SOURCE: Nelles, William. “Edna Pontellier's Revolt against Nature.” American Literary Realism 32, no. 1 (fall 1999): 43-50.

[In the following essay, Nelles argues that Edna's suicide at the conclusion of The Awakening is the result of her realization that she is pregnant.]

Virtually every critic (and certainly every classroom teacher) of The Awakening has felt compelled to address the problematic ending of the novel. The ending appears to be ambiguous in the strict sense, leaving the reader with only two opposed and mutually incompatible interpretive options. In Patricia Hopkins Lattin's formulation, “As she swims into deeper water, Edna is herself torn between the two possibilities of triumph and defeat, and the scrupulously objective narrator provides no solution to the ambiguity facing the reader.”1 Such a fundamental interpretive challenge has, of course, contributed to the narrative's aesthetic (and pedagogical) lure in provoking a range of illuminating symbolic, thematic, and historical explanations of the ending. Oddly enough, none of these readings has yet marshaled a critical consensus about what would usually be the simplest levels of analysis. As Manfred Malzahn remarks in his recent survey of this problem, “it all may look meaningful enough from a critic's point of view; however, that does not mean that the internal narrative logic of the story is explained. Why did she do it? Remains the question that still demands a satisfactory answer.”2 Chopin simply does not provide, at the literal level, any clear or compelling reason why Edna commits suicide.3

Malzahn himself offers two suggestions. The first, “that Edna is just cracking up,” is merely circular, explaining irrational behavior by an appeal to the character's irrationality, and he seems to be offering it only to reject it himself.4 After noting the potentially significant proximity of Adèle Ratignolle's childbirth scene to that of Edna's death, he broaches the second line of analysis, that

She has been sleeping with Arobin, and there is at least the possibility that this has resulted in pregnancy. Before dismissing this as a far-fetched interpretation, one should consider that it would ultimately make sense of the ending: Edna revolts against Nature itself by destroying herself as a means of procreation, but ironically by following another natural impulse that is directed at self-destruction, the impulse that drives a lemming, or, in the vision of Edna herself, “humanity like worms struggling blindly towards inevitable annihilation.”5

Malzahn limits his reading to these two sentences, perhaps because of his fear that it will indeed be dismissed as far-fetched. But I have heard this interpretation before (offered by students in a sophomore Introduction to the Novel course, to be specific), as, I suspect, other teachers have, and found it quite persuasive.6 In any event, the evidence and argument for the reading should be presented more fully than in Malzahn's version before being submitted to dismissal or approval.

WRITTEN REQUEST 1
Answer these questions about the essay excerpt on The Awakening:
(a) In which journal did the essay appear?
(b) Whose childbirth scene does Malzahn note is close to the scene of Edna's death?
(c) Who, according to the author, offered the pregnancy interpretation before?
WRITTEN REQUEST 2
How would this sentence from the essay excerpt on The Awakening read in Spanish: "The ending appears to be ambiguous in the strict sense, leaving the reader with only two opposed and mutually incompatible interpretive options."?

GIVEN MATERIAL
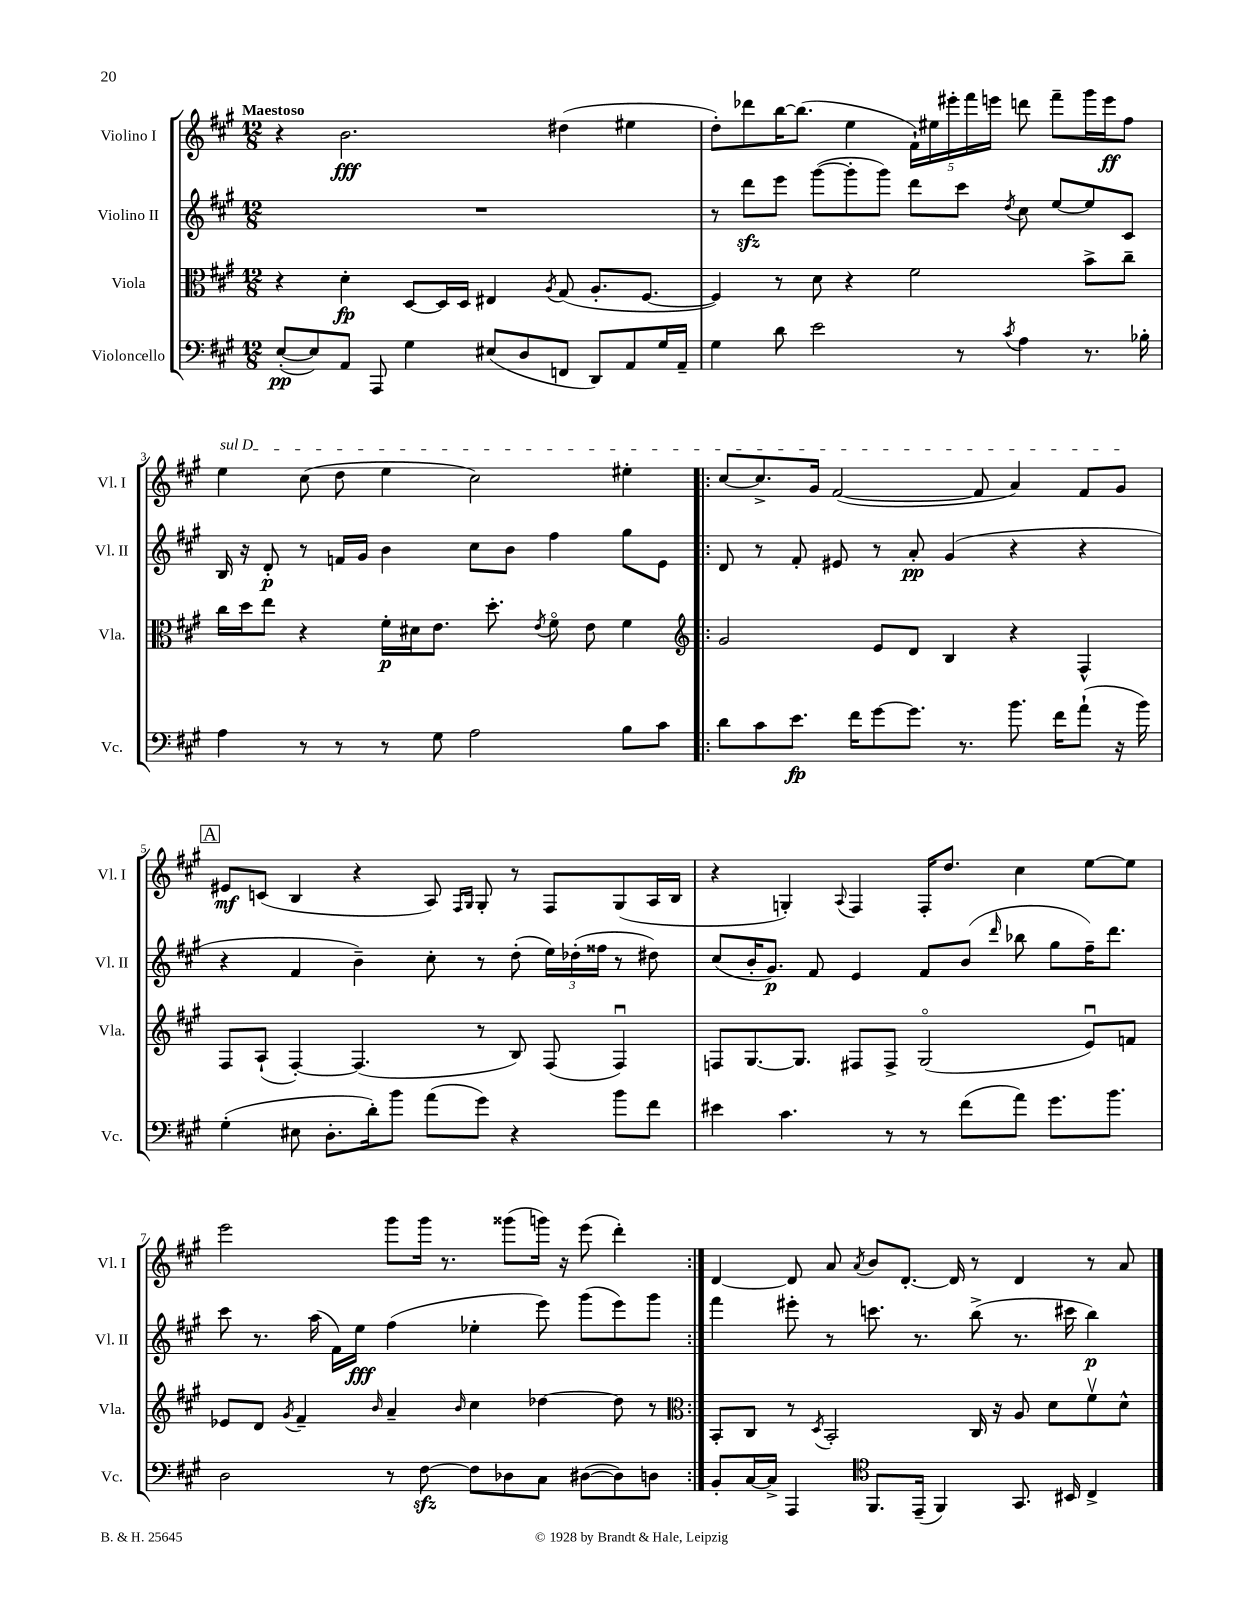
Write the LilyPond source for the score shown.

EXERCISE ANSWER 1
(a) American Literary Realism
(b) Adèle Ratignolle's
(c) Students in a sophomore Introduction to the Novel course

EXERCISE ANSWER 2
El final parece ser ambiguo en sentido estricto, pues deja al lector con solo dos opciones interpretativas opuestas y mutuamente incompatibles.